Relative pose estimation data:
___

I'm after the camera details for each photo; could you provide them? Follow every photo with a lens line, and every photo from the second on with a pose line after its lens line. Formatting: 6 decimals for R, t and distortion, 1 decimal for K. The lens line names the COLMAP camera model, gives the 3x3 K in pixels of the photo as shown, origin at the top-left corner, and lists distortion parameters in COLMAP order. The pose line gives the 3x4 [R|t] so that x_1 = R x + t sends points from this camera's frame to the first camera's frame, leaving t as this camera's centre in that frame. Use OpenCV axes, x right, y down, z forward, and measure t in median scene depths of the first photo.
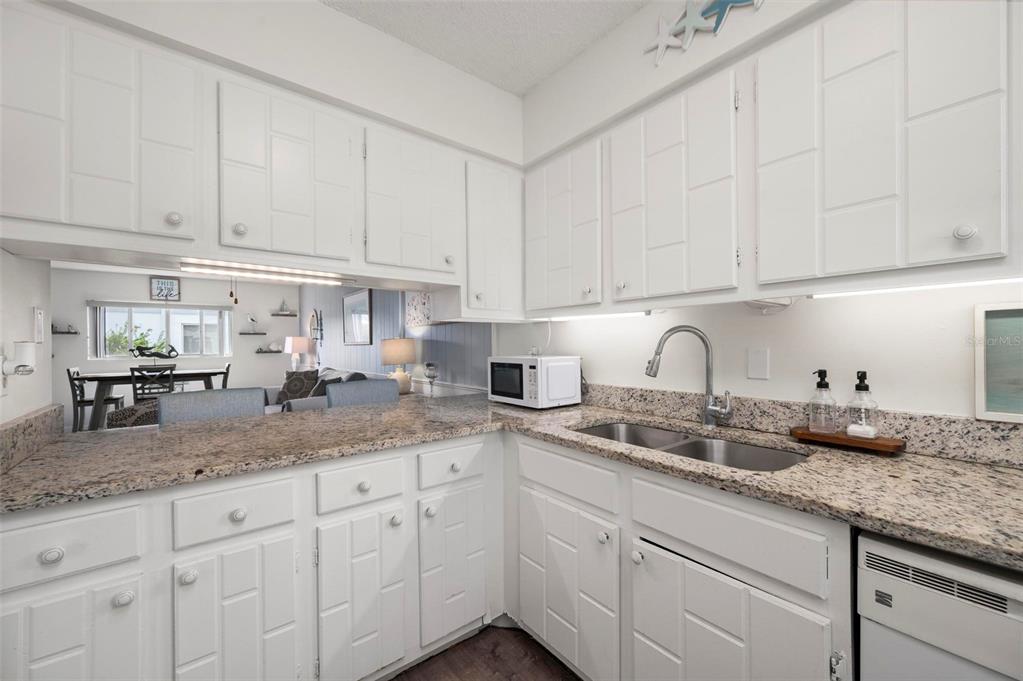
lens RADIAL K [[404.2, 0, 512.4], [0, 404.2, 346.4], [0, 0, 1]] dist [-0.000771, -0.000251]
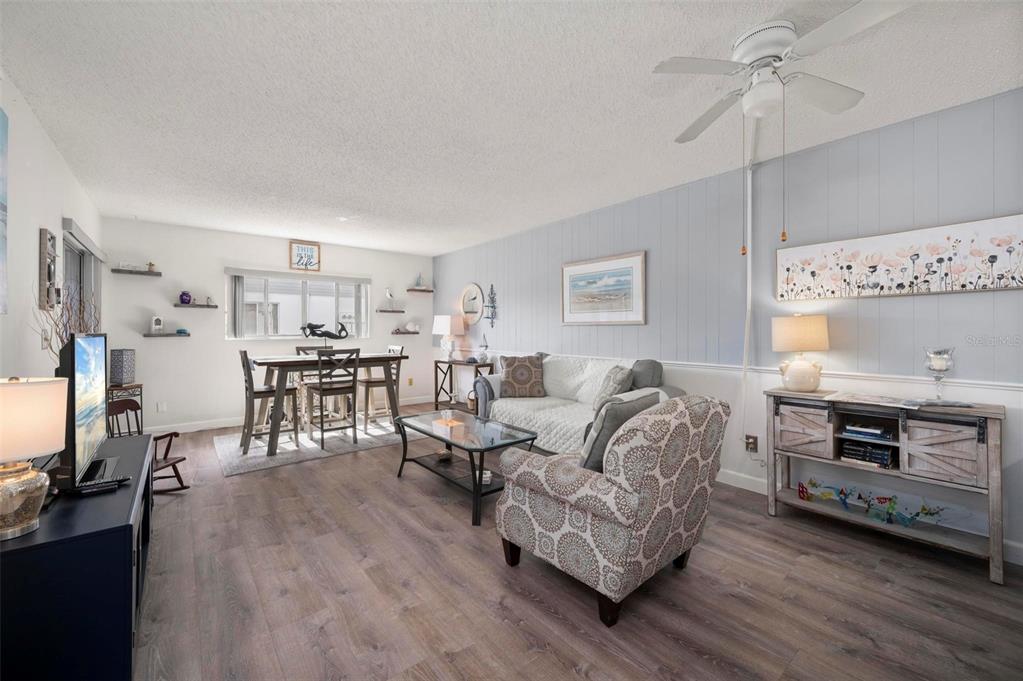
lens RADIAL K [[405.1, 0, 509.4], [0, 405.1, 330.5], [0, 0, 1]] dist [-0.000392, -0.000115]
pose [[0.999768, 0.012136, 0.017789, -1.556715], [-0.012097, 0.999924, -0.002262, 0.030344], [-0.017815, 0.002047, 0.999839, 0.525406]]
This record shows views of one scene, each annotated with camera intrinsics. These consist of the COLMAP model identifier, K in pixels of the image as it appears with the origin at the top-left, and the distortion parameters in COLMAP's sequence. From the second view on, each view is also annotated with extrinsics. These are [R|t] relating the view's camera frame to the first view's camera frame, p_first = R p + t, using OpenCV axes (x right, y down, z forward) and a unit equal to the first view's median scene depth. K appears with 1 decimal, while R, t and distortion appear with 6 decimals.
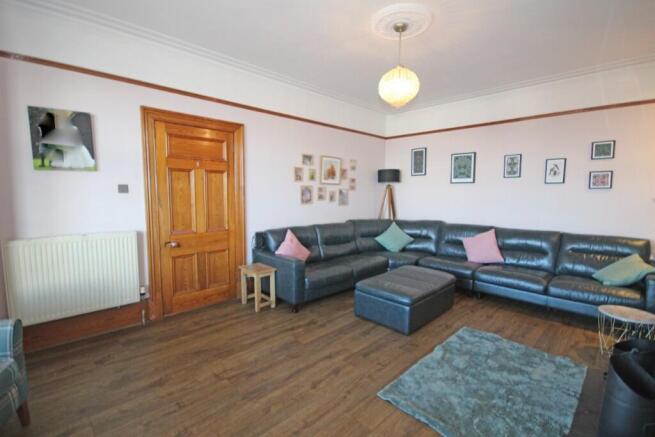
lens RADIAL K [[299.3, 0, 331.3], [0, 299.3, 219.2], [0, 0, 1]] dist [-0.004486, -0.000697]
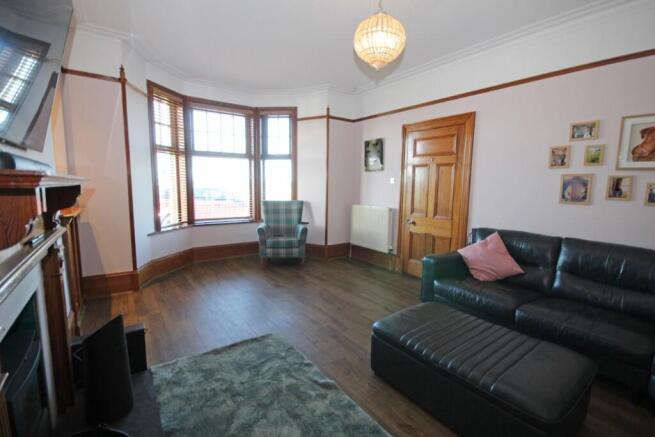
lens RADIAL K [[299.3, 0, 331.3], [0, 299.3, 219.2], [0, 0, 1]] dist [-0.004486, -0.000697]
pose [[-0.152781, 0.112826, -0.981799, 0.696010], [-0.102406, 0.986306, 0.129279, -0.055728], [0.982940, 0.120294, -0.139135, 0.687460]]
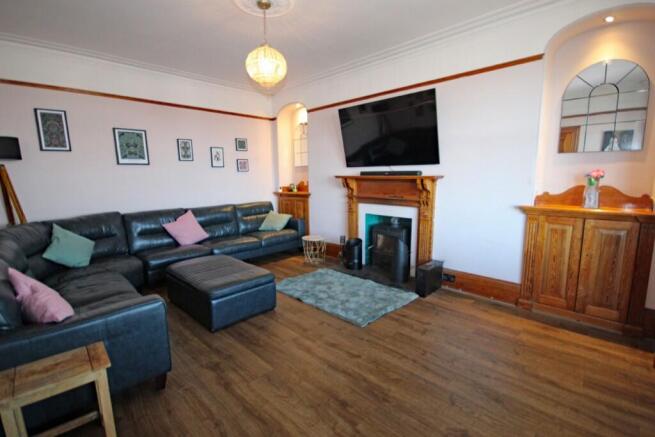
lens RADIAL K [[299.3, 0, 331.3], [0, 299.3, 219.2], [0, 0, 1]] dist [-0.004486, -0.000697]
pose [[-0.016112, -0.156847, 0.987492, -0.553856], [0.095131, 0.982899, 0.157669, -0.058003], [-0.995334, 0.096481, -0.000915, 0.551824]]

___

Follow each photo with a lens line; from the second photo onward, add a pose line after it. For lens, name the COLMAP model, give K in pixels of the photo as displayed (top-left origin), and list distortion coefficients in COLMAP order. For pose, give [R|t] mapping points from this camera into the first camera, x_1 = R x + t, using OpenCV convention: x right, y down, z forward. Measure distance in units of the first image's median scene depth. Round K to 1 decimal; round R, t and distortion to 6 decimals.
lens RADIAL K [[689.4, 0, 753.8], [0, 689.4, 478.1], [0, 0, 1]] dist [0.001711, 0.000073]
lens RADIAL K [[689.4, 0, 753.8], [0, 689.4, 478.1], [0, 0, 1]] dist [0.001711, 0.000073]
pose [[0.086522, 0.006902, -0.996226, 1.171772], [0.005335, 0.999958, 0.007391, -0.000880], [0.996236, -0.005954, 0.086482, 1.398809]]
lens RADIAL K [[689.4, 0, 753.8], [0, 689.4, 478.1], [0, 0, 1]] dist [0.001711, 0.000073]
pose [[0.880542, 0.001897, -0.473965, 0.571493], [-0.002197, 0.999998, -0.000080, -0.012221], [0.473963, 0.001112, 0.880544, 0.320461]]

___

WHAT THE EXERCISE ASKS - Write the rows from the line with "I'm after the" up to and including the line with "0.002047, 0.999839, 0.525406]]" as a JSON list of strings, one string per line, with blank lines omitted. Leave the pictures out of the answer.

ANSWER SPACE -
[
  "I'm after the camera details for each photo; could you provide them? Follow every photo with a lens line, and every photo from the second on with a pose line after its lens line. Formatting: 6 decimals for R, t and distortion, 1 decimal for K. The lens line names the COLMAP camera model, gives the 3x3 K in pixels of the photo as shown, origin at the top-left corner, and lists distortion parameters in COLMAP order. The pose line gives the 3x4 [R|t] so that x_1 = R x + t sends points from this camera's frame to the first camera's frame, leaving t as this camera's centre in that frame. Use OpenCV axes, x right, y down, z forward, and measure t in median scene depths of the first photo.",
  "lens RADIAL K [[404.2, 0, 512.4], [0, 404.2, 346.4], [0, 0, 1]] dist [-0.000771, -0.000251]",
  "lens RADIAL K [[405.1, 0, 509.4], [0, 405.1, 330.5], [0, 0, 1]] dist [-0.000392, -0.000115]",
  "pose [[0.999768, 0.012136, 0.017789, -1.556715], [-0.012097, 0.999924, -0.002262, 0.030344], [-0.017815, 0.002047, 0.999839, 0.525406]]"
]